Outgoing Shin Bet chief calls fear of Hamas-Fatah deal 'out of proportion'
Diskin calls Hamas acceptance of deal 'a tactical move' made in the context of wider unrest in the Middle East region.
Outgoing Shin Bet chief Yuval Diskin said Wednesday that reactions to the reconciliation between rival Palestinian factions Hamas and Fatah have been blown out of proportion.
"There have been attempts at reconciliation for a long time, as has the blame game between Fatah and Hamas, with each side blaming the other for the failure of the deal," Diskin told reporters in Tel Aviv. He refused to answer questions pertaining to the severity of politicians' warnings regarding the deal.
Hamas accepted the current deal with Fatah following years of rejection, Diskin said, adding that the group had taken a "tactical, not a strategic, move" in agreeing to Fatah's draft.
Diskin attributed Hamas' change of heart to concern in the wake of developments in the region - particularly the potential collapse of Syrian President Bashar Assad's regime.
The leaders of Hanas are trapped between their support of Assad and calls by Sunni clerics to overthrow the regime, Diskin clarified, adding that the Islamist movement is keen on improving its relations with Egypt and its new government.
The Fatah-Hamas deal is rife with clauses that may be difficult to implement, Diskin said, "In the years to come I expect to see a real reconciliation on the ground. For this to happen, there must be joint security mechanisms: Hamas representation in the West Bank, and Fatah representation in the Gaza Strip," he said.

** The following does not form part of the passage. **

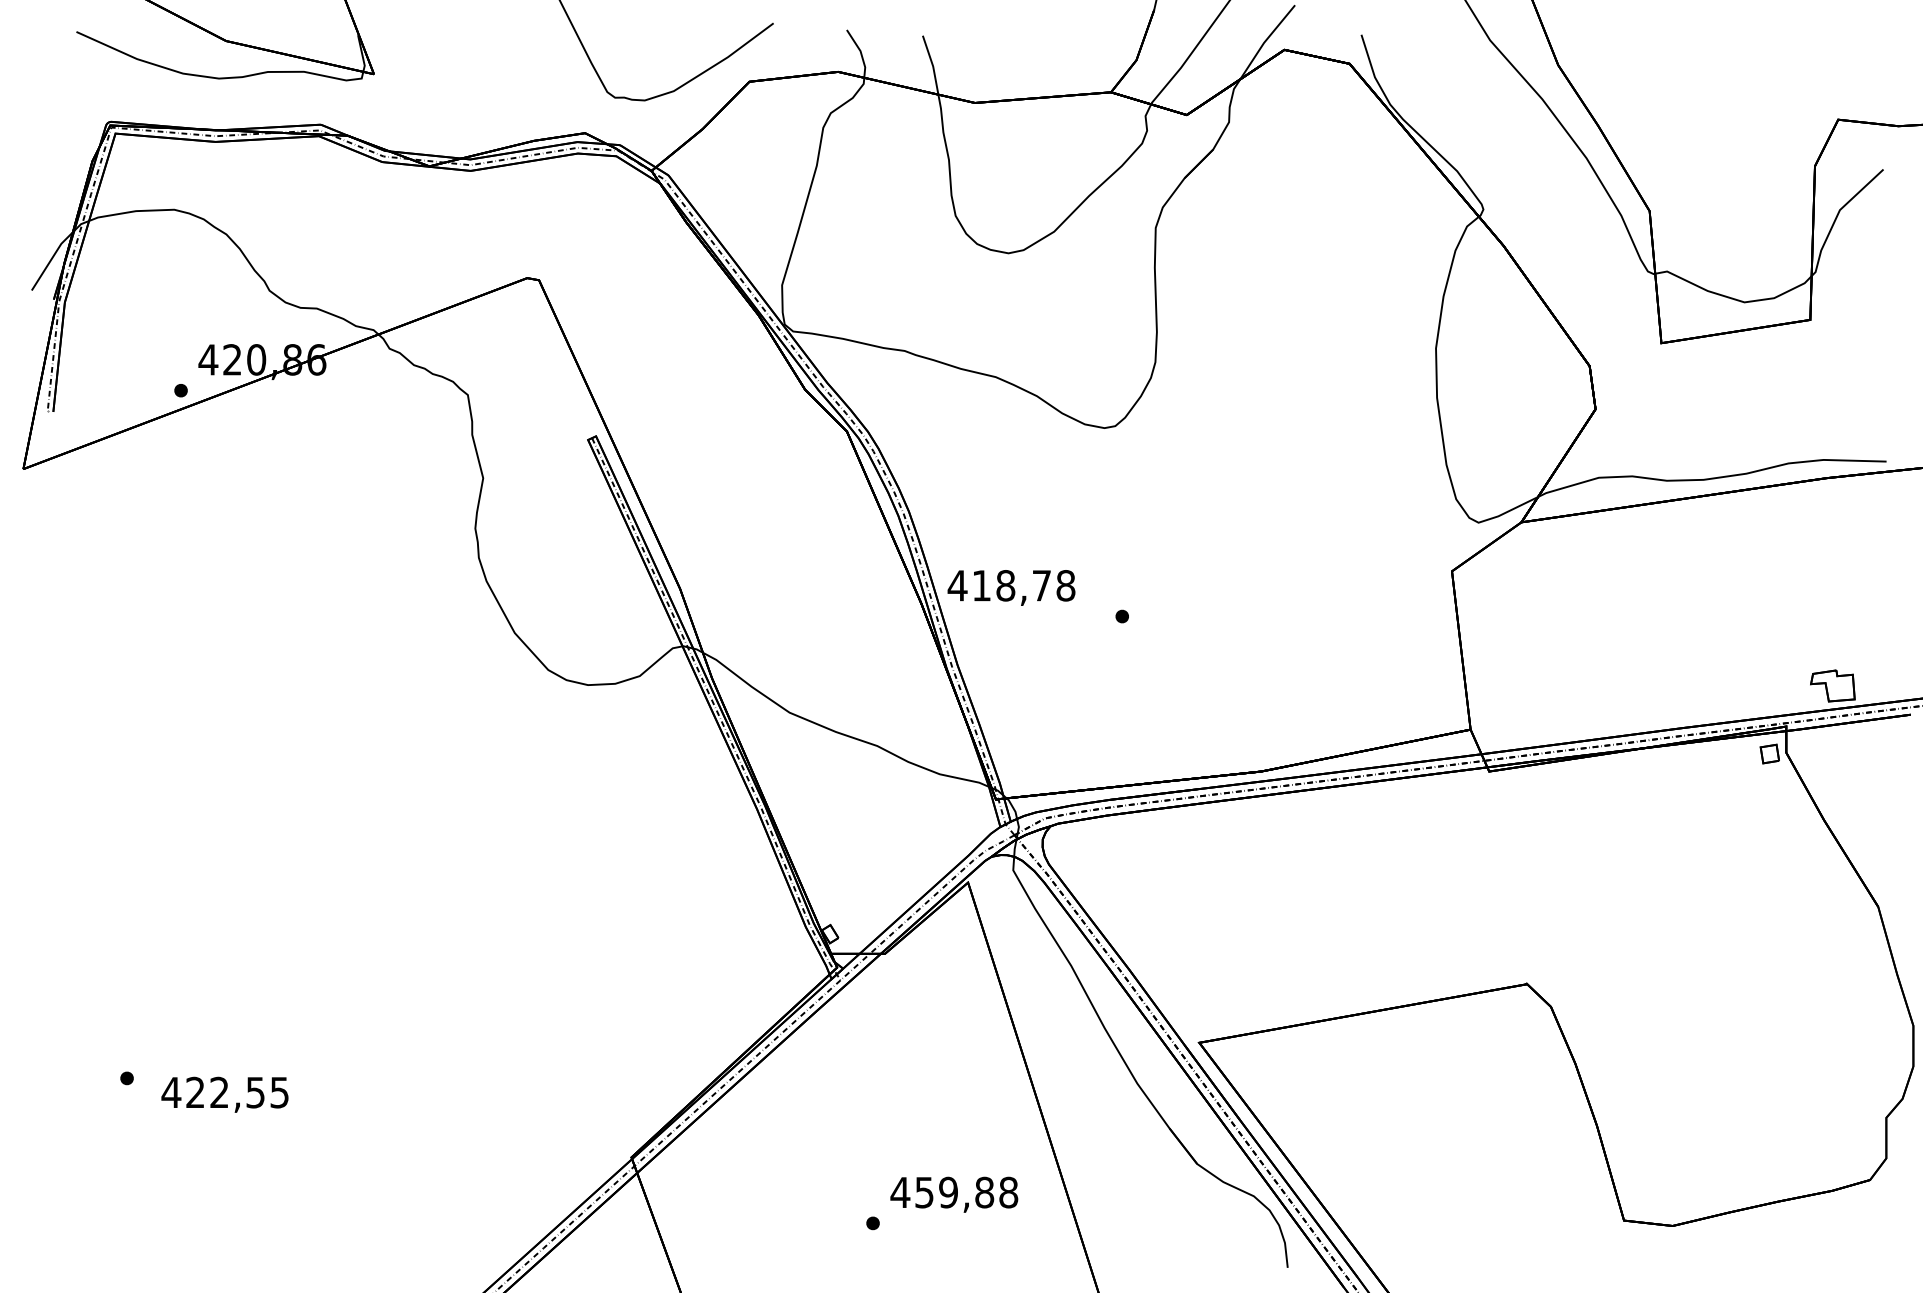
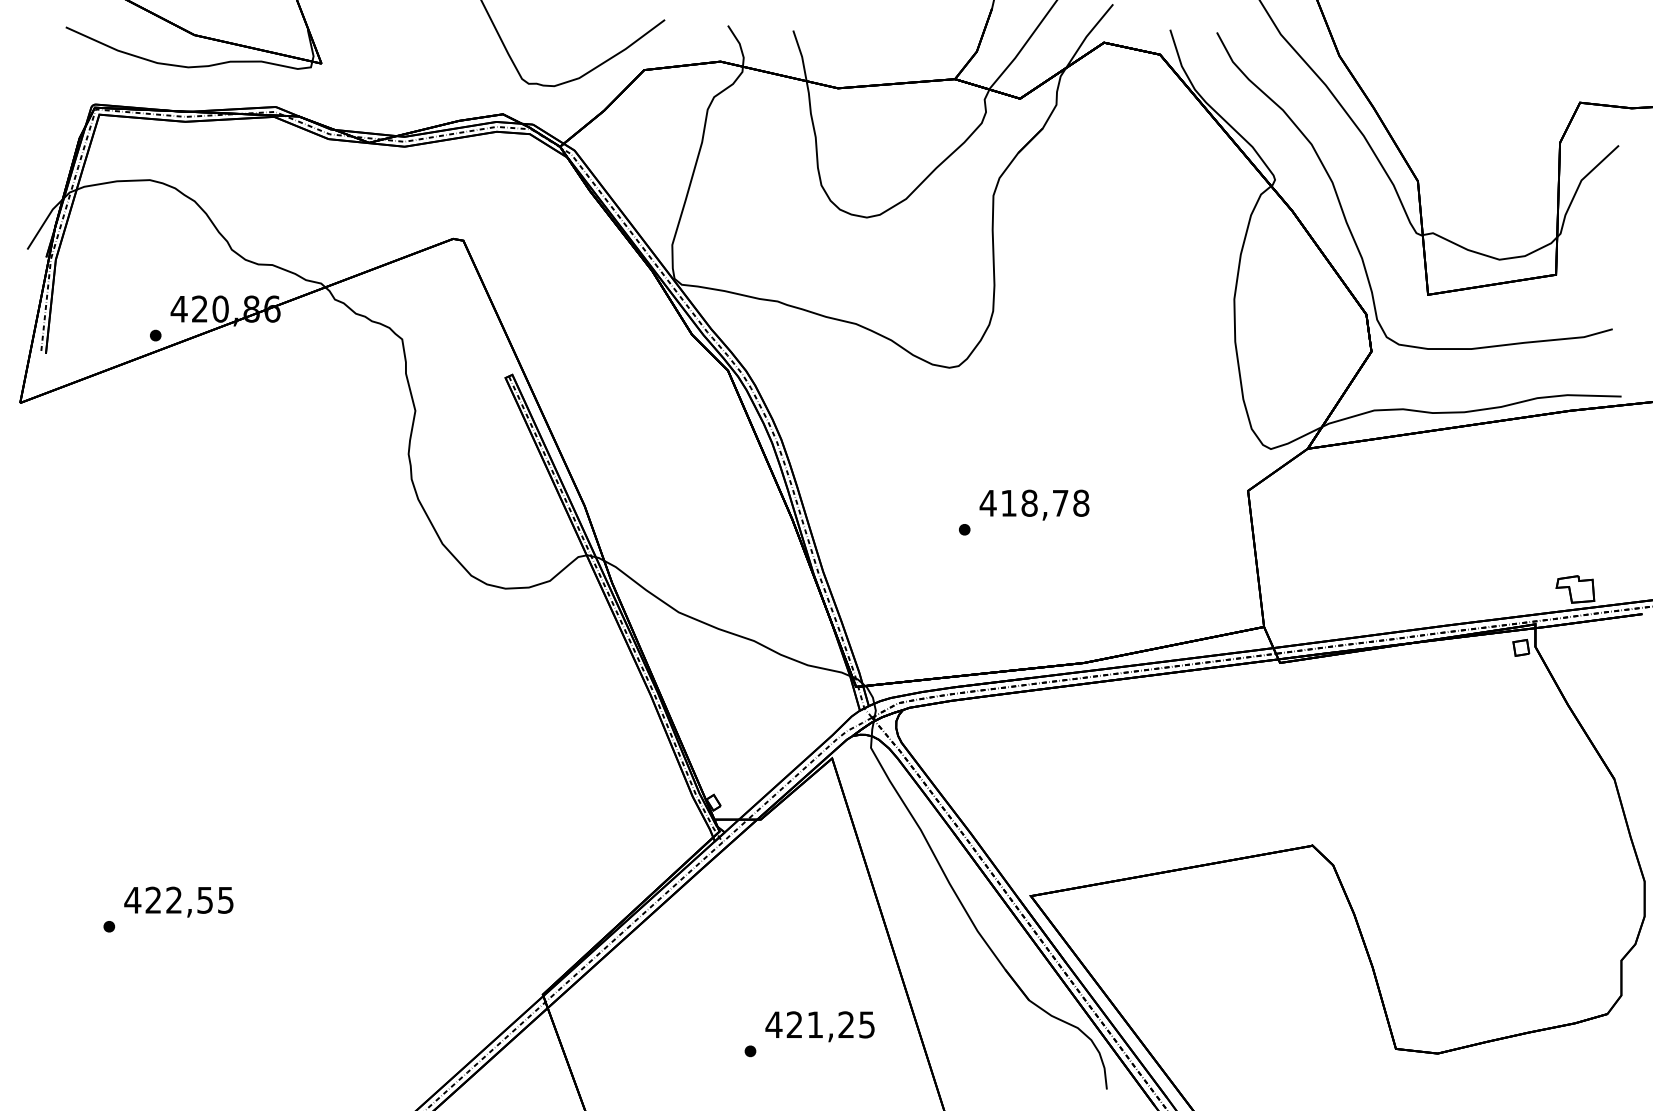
curve: (1564, 249) -> (1344, 214), added
text: (1011, 587) -> (1034, 504), moved
text: (224, 1094) -> (178, 901), moved
text: (966, 1192) -> (830, 1024), 459,88 -> 421,25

The outgoing Shin Bet chief also dissented from Israeli proposals to freeze the transfer of tax money to the Palestinian Authority. "Overall, we have to give the Palestinian Authority money," he said.
"If we, the Americans and the West do not give money, there will be no Palestinian Authority - this a matter for strategic decision making," he added. "At the moment, as long as the Palestinian Authority remains in status quo, there is no reason to change our policies toward them or the security arrangements we have with them."
Diskin also said that he considers himself responsible for the failure to gather intelligence over the whereabouts of abducted Israel Defense Forces soldier Gilad Shalit, who has been in Palestinian captivity since 2006.
"I do not share my responsibility with anyone else for the Shalit affair," he declared. "I did not manage to bring Gilad home and to facilitate his return. I see this as my obligation and as my responsibility. As the head of the Shin Bet, I am saddened."
"The Shin Bet took the reigns on this issue when nobody else wanted to," Diskin said. We set up a team that began working on the day of the kidnapping and we invested a sea of effort and resources in the matter. When push came to shove, we failed. Period. This is my responsibility."
Since Diskin took over as Shin Bet chief, more than 160 Israeli civilians were killed in terrorist attacks – an issue which he also referred to as a failure.
However, he said, the Shin Bet and other security forces have managed to reduce terror to a level tolerable in this country. "I think that there is a feeling of safety among Israeli civilians most of the time in most areas of the country," he said. "We managed to significantly reduce the phenomenon of suicide bombing."